Sábado Santo

La turba no paraba de bramar: -Crucifícalo, crucifícalo!!
Miró de calmar la chusma burlándose de Jesús como un pobre loco inofensivo, después ofreciéndolo en libertad como prisionero para la Pascua. Ordenó flagelarlo con la esperanza de divertir a la gente y apagar su manía. En la tortura vi el poder de Jesús, su encanto terrible. Pese la cruel farsa y el escarnio despiadado, el era rey. Estaba tranquilo observándolo, su paz se me contagiaba. Me encontraba satisfecho, sin sombra de desconcierto.

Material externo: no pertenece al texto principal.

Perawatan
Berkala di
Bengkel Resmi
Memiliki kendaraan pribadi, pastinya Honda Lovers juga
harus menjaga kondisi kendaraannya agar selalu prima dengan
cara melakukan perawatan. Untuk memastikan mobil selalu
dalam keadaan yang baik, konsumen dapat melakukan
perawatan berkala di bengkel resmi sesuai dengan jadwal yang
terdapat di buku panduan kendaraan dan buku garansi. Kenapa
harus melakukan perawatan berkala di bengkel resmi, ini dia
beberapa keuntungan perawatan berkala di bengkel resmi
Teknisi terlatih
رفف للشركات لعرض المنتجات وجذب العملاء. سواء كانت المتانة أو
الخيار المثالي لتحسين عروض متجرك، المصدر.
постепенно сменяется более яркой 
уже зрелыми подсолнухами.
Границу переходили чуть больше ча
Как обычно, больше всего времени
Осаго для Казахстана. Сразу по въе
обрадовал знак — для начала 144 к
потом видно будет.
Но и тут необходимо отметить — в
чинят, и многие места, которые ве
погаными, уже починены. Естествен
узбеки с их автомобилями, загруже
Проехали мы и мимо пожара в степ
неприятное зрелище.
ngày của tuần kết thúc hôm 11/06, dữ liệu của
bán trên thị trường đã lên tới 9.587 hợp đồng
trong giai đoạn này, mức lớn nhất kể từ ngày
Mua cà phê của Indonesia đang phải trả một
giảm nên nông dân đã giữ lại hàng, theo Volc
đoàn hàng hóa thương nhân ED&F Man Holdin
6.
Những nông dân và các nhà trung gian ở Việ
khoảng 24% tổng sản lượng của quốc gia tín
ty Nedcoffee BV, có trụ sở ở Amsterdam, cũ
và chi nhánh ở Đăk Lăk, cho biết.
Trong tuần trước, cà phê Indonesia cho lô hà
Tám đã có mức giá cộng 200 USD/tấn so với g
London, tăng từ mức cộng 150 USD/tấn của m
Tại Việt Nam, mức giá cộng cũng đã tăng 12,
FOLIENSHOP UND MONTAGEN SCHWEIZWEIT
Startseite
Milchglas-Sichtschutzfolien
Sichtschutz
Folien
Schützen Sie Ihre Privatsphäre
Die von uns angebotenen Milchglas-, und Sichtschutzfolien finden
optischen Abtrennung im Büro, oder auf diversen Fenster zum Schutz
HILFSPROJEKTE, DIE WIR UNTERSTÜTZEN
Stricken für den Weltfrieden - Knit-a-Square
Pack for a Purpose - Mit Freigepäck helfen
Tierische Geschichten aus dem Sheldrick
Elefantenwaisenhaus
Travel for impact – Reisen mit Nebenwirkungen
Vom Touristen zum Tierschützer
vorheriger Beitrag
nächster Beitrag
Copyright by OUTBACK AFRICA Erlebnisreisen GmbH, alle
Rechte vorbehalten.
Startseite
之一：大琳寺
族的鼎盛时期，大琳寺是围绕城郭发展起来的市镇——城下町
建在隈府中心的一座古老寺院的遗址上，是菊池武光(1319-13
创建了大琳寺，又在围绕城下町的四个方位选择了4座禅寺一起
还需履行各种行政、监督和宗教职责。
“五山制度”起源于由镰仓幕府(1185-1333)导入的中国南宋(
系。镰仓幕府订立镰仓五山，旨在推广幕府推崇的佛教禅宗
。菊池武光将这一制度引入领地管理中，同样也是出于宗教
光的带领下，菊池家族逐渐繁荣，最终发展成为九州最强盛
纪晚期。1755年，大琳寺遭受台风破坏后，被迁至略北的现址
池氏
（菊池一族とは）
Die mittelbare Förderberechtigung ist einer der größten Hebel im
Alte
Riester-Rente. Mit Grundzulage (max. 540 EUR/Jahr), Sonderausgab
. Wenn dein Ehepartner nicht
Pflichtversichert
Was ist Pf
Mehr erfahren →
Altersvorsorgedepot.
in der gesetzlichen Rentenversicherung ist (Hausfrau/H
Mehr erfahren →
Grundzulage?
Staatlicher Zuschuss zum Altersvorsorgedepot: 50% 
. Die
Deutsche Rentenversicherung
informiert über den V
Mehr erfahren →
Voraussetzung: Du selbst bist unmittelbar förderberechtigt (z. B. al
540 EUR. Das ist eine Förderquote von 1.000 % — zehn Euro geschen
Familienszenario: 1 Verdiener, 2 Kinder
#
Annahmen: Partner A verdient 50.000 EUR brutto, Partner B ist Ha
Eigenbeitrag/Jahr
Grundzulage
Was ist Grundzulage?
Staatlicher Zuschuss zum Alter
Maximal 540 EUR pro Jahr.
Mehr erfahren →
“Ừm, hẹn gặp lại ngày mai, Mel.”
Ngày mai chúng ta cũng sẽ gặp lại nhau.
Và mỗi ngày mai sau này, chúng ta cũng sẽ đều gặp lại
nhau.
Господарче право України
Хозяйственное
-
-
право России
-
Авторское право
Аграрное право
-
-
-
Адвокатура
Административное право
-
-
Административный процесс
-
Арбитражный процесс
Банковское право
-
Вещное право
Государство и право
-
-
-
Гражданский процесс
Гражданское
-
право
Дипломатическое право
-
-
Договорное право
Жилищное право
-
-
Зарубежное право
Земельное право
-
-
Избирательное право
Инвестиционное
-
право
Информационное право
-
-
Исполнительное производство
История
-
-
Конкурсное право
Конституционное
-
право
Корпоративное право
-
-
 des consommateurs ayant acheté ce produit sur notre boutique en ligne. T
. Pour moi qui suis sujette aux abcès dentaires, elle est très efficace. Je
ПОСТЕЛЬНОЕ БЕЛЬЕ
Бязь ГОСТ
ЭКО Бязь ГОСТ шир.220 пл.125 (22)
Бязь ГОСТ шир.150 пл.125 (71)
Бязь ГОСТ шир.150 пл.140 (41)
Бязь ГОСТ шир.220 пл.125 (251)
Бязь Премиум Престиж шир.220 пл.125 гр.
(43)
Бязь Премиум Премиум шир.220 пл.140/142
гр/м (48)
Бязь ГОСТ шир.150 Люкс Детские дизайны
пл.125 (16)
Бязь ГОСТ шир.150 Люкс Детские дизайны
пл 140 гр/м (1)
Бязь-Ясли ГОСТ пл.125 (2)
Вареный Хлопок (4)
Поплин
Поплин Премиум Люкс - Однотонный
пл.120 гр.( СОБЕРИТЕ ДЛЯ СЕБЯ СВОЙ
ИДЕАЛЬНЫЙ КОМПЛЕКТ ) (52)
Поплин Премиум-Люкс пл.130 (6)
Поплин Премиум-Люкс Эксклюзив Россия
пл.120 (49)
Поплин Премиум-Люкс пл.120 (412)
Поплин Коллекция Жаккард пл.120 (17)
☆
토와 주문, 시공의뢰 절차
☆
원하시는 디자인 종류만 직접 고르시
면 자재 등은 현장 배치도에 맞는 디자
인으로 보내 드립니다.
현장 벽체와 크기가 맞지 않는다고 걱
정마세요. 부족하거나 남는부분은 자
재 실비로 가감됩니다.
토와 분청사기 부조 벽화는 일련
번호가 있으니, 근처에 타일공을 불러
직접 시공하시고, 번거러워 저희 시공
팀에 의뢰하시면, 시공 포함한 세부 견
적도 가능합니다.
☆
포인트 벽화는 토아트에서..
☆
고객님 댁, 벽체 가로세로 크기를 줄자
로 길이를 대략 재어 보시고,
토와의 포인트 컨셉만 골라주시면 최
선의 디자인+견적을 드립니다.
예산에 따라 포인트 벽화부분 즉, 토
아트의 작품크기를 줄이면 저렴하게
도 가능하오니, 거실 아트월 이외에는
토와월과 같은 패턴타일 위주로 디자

La lucha de Pilatos continuaba. La exigencia de sangre no se apaciguaba. Probó de negar su jurisdicción: Jesús no era de Jerusalén. Todo el mundo se abalanzó sobre las tropas de los auxiliares, se proclamaba la traición de Pilatos. Pilatos dudaba. Su mirada atemorizada me resbaló por encima pero no fue esto lo que me decidió. Jesús decidió para los dos. Me miró. Me condenó.
Ya sabéis el resto. De la sangre de Jesús, Pilatos se lavó las manos. Ni Tiberio, ni Pilatos, ni los soldados romanos: Lo crucificaron los sacerdotes y políticos de Jerusalén, lo sé. Pilatos le habría salvado, como yo mismo, salvo que Jesús consintió.